I am trying to understand how the usual topology on $R^n$ fits into the lattice of topologies. In particular, I am wondering what is the greatest lower bound and least upper bound.
I have been asked to clarify the question. Thus, (borrowing in considerable part from Joel David Hamkins) I will expand it as follows: This question is about the position of the usual topology in the space of all topologies on a fixed set X. We may order the topologies by refinement, so that τ ≤ σ just in case every τ open set is open in σ. Equivalently, we say in this case that τ is coarser than σ, that σ is finer than τ or that σ refines τ. (See https://en.wikipedia.org/wiki/Comparison_of_topologies.) The least element in this order is the indiscrete topology and the largest topology is the discrete topology.
One can show that the collection of all topologies on a fixed set is a complete lattice. In the downward direction, for example, the intersection of any collection of topologies on X remains a topology on X, and this intersection is the largest topology contained in them all. Similarly, the union of any number of topologies generates a smallest topology containing all of them (by closing under finite intersections and arbitrary unions). Thus, the collection of all topologies on X is a complete lattice.

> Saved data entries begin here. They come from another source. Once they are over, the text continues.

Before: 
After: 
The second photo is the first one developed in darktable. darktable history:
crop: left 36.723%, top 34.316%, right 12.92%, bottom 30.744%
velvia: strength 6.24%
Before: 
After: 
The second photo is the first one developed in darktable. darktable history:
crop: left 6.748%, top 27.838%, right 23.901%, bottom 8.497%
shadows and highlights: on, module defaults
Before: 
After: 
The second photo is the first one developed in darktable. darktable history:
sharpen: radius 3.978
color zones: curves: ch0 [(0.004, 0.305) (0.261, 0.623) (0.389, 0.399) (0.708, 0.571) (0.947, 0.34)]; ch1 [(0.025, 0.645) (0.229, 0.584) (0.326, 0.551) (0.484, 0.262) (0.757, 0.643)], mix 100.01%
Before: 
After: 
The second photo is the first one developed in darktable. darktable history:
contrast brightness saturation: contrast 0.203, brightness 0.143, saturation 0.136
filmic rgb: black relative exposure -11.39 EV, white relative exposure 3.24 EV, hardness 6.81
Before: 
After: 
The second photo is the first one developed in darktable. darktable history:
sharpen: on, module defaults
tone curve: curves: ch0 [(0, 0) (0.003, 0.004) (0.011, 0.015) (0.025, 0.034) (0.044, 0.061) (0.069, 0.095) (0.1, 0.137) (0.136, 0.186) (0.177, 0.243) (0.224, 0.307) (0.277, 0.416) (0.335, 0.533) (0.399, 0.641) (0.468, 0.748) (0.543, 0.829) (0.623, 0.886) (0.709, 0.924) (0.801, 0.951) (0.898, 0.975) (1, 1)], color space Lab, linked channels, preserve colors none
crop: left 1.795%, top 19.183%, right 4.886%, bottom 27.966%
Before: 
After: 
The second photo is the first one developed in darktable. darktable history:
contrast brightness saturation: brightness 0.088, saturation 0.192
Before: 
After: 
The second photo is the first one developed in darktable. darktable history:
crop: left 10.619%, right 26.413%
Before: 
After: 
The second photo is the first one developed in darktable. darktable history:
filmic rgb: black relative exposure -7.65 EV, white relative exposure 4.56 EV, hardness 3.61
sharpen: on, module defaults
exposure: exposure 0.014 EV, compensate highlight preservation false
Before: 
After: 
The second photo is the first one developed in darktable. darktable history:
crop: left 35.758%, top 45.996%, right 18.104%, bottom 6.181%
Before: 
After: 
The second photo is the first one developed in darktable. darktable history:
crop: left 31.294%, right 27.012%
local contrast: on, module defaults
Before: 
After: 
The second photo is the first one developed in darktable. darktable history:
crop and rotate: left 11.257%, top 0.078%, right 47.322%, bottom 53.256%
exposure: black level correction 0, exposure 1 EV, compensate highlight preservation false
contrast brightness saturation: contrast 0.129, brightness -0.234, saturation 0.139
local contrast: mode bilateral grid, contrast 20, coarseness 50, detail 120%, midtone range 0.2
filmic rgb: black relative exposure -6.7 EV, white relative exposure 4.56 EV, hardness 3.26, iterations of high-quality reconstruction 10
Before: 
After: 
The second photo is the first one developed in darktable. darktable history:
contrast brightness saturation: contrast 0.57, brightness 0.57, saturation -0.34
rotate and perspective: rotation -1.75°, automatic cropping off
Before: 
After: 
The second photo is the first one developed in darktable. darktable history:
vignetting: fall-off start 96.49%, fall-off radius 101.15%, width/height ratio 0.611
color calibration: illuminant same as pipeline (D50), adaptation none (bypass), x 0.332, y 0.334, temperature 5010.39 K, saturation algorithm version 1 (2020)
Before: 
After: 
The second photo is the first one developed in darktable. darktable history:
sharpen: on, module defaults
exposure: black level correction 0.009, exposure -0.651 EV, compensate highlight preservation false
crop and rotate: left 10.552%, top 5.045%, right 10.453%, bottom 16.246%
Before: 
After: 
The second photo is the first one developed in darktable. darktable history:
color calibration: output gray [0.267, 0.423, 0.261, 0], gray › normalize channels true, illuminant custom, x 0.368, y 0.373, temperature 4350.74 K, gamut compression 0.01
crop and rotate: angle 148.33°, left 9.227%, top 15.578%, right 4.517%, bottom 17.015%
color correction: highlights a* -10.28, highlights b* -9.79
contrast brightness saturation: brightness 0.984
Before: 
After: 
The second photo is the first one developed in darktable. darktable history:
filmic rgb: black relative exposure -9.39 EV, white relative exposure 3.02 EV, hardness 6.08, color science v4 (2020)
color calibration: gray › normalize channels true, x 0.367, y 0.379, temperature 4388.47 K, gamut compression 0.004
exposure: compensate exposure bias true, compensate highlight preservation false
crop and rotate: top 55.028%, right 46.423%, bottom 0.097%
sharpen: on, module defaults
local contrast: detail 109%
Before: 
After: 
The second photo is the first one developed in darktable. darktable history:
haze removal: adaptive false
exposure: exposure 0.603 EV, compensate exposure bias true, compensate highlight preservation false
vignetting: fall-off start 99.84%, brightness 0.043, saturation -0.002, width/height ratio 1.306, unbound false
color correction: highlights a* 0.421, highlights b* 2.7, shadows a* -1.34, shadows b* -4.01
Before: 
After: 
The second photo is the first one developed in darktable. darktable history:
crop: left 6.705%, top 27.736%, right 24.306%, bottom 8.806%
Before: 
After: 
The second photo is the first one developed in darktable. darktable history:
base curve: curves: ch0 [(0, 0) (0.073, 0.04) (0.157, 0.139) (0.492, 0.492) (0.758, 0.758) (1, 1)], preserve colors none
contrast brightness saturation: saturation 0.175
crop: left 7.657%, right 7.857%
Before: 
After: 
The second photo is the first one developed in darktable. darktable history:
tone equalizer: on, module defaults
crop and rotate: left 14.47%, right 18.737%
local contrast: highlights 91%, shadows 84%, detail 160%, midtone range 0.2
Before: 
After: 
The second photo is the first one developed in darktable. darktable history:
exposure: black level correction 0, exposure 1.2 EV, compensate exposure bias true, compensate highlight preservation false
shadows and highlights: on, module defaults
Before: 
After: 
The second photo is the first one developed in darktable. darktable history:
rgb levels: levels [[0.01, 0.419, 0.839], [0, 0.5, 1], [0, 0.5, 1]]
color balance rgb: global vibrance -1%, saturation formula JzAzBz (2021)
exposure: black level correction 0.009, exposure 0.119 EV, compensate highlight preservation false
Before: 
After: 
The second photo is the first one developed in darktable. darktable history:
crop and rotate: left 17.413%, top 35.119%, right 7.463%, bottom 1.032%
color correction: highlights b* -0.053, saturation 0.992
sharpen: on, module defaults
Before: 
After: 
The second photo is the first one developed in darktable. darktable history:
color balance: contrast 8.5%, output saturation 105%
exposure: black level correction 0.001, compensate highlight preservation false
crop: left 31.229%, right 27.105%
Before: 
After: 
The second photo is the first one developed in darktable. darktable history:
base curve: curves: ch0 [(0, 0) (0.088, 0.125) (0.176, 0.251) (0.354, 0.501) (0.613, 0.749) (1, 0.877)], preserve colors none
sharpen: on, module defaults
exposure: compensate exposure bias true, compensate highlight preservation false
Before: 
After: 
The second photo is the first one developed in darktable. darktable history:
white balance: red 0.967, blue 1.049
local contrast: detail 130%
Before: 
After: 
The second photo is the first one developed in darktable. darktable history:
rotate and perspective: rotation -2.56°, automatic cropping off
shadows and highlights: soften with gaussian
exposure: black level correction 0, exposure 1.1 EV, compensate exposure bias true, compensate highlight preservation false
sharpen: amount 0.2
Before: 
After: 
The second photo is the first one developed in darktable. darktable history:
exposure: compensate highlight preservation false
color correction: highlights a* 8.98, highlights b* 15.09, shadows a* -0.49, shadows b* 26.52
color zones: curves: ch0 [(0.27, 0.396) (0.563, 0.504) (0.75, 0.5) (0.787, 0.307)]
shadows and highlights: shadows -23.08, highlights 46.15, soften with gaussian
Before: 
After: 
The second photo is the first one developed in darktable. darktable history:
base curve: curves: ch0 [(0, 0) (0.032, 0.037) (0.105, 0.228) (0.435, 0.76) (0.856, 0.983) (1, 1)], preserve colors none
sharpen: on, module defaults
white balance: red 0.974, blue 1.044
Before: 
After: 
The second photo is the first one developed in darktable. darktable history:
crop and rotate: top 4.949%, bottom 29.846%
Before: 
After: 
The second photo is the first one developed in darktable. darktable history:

For example the compact topologies are closed downward in this lattice, since if a topology τ has fewer open sets than σ and σ is compact, then τ is compact, and the Hausdorff topologies are closed upward, since if τ is Hausdorff and contained in σ, then σ is Hausdorff. Thus, the compact topologies inhabit the bottom of the lattice and the Hausdorff topologies the top.
The lattice has atoms, since we can form the almost-indiscrete topology having just one nontrivial open set (and any nontrivial subset will do). It follows that every topology is the least upper bound of the atoms below it.
My question then is, considering the usual topology on $R^n$, what is the GLB and the LUB of this topology in the lattice? Or, if this is not known, what topologies are known to be comparable to it in the upward and downward directions?
For n = 1, the lower and upper limit topologies and the add an additional open set topology are finer than the usual R.
A topology of a partition of R is coarser provided at least one partition part is multipoint. Other coarser spaces are the open and closed ray topologies, the cofinite and cocountable topologies. A coarser, uncountable, Hausdorff space eludes me.